387     Service of documents on companies in legal proceedings

1.A document, including a writ, summons, notice, or order, in any legal proceedings may be served on a company as follows:

(a)       By delivery to a person named as a director of the company on the New Zealand register; or

(b)       By delivery to an employee of the company at the company's head office or principal place of business; or

(c)       By leaving it at the company's registered office or address for service; or

(d)       By serving it in accordance with any directions as to service given by the court having jurisdiction in the proceedings; or

(e)      In accordance with an agreement made with the company; or

(f)      By serving it at an address for service given in accordance with the rules of the court having jurisdiction in the proceedings or by such means as a solicitor has, in accordance with those rules, stated that the solicitor will accept service.

2.The methods of service specified in subsection (1) of this section are the only methods by which a document in legal proceedings may be served on a company in New Zealand.

[22]     As Associate Judge Gendall noted in his decision in Ingleburn Developments

Ltd V Brc Ltd:1

[10]     The  present  application  is  a  legal  proceeding  in terms  of  s  387

Companies Act 1993. And, as McGechan on Procedure at HR198.02 notes,   service   on   companies   is   governed   exclusively   by   the provisions of the Companies Act 1993 and   s 387 specifically sets out mandatory requirements.
___
▸ **QUESTIONS TO ANSWER**
• a. In the excerpt on serving documents on companies, why must service in the present application comply with s 387? Answer in one to three sentences.
• b. Under the provision on serving documents on companies, where must a document be delivered when it is handed to an employee of the company?
• c. Duplicate the passage on serving documents on companies from "(c)       By leaving it" to "will accept service.".
The records that follow come from a separate source.

▸ **Records from a collection**
___
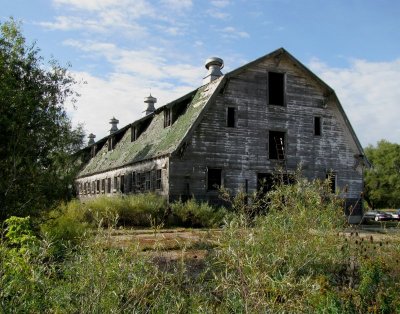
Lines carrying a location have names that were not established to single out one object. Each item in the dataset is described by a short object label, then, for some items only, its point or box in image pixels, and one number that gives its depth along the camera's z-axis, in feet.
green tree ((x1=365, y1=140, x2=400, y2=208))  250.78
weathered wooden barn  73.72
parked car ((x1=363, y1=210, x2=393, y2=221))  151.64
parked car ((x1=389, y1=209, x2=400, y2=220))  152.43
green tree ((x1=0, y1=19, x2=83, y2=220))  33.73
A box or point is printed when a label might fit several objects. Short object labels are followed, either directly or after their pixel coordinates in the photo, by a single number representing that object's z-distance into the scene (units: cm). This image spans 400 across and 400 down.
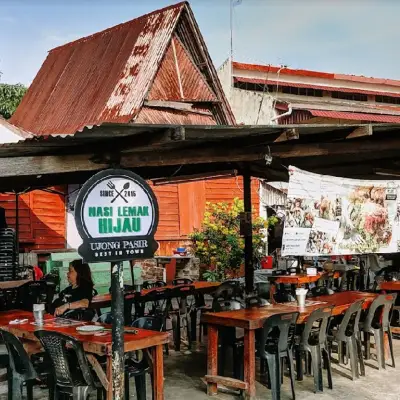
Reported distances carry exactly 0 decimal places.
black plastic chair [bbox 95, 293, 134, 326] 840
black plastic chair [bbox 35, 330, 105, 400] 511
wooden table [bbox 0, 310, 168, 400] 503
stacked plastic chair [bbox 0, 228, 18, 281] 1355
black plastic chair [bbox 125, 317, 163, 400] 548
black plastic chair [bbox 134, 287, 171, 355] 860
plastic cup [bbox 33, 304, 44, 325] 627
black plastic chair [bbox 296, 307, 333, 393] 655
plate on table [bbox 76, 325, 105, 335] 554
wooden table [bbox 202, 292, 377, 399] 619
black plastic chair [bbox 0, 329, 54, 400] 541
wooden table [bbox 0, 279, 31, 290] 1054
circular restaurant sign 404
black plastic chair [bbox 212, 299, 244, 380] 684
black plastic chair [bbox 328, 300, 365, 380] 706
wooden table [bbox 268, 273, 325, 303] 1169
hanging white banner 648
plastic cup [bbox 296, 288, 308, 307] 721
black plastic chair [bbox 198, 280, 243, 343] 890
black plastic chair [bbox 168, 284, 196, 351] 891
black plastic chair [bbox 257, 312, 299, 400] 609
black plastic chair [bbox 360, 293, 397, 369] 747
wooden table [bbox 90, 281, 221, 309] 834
___
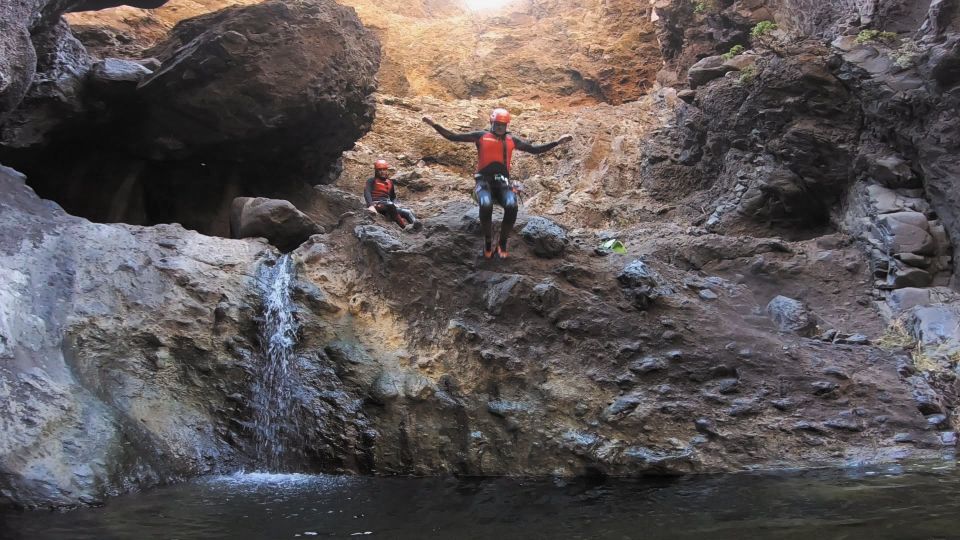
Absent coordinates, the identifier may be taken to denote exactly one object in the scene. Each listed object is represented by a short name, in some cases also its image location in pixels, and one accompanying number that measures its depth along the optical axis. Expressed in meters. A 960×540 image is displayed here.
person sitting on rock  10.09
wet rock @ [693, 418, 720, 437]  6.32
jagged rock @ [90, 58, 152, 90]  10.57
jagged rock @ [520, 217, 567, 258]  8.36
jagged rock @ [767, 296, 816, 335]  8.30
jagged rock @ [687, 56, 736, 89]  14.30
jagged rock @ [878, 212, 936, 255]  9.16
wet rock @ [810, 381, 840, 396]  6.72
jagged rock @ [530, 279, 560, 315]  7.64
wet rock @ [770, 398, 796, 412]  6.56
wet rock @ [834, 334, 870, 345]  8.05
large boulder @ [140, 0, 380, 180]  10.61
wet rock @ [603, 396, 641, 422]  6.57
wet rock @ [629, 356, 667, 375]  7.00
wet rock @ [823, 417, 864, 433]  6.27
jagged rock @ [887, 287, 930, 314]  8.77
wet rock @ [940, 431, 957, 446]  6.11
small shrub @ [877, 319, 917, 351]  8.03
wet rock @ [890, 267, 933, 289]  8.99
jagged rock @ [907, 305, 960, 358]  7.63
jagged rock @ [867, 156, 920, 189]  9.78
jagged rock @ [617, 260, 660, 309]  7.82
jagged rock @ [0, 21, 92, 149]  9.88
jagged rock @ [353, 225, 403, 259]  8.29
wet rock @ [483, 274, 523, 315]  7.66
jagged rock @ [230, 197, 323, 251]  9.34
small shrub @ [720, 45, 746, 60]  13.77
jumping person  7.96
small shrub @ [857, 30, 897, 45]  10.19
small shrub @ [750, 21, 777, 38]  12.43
___
▸ **TASK-BY-TASK SOLUTIONS**
• a. The present application is a legal proceeding in terms of s 387 of the Companies Act 1993, and service on companies is governed exclusively by that Act. Section 387 sets out mandatory requirements, and subsection (2) makes its listed methods the only methods of serving a document on a company in New Zealand.

• b. At the company's head office or principal place of business.

• c.
(c)       By leaving it at the company's registered office or address for service; or

(d)       By serving it in accordance with any directions as to service given by the court having jurisdiction in the proceedings; or

(e)      In accordance with an agreement made with the company; or

(f)      By serving it at an address for service given in accordance with the rules of the court having jurisdiction in the proceedings or by such means as a solicitor has, in accordance with those rules, stated that the solicitor will accept service.